**Supplied records**
- - -
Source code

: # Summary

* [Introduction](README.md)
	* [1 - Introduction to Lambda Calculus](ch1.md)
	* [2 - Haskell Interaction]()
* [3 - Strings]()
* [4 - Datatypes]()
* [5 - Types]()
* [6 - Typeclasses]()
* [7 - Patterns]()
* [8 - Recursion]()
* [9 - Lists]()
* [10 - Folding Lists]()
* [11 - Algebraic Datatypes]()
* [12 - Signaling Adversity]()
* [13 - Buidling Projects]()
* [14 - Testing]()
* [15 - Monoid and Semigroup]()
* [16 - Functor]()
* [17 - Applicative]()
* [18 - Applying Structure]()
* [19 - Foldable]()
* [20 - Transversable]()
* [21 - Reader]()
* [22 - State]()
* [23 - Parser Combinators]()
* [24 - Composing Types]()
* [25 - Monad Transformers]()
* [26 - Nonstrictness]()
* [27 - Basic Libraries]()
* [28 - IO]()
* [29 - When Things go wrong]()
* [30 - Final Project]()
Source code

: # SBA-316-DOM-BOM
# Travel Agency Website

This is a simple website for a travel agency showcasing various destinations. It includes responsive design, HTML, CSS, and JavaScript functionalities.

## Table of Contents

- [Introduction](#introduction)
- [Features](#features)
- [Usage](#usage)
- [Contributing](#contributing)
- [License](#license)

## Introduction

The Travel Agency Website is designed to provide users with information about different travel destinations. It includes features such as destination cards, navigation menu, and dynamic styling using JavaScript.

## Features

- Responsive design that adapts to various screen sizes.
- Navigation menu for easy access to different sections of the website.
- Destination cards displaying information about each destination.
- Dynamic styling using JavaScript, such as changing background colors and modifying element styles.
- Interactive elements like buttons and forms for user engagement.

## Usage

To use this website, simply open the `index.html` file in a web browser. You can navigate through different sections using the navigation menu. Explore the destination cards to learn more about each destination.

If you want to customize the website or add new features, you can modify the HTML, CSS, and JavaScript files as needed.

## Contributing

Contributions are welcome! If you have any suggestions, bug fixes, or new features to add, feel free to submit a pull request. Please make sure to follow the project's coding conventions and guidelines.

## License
- - -
**Prompt**
I need every line of the material that includes "cards", so please copy them out.

**Result**
The Travel Agency Website is designed to provide users with information about different travel destinations. It includes features such as destination cards, navigation menu, and dynamic styling using JavaScript.
- Destination cards displaying information about each destination.
To use this website, simply open the `index.html` file in a web browser. You can navigate through different sections using the navigation menu. Explore the destination cards to learn more about each destination.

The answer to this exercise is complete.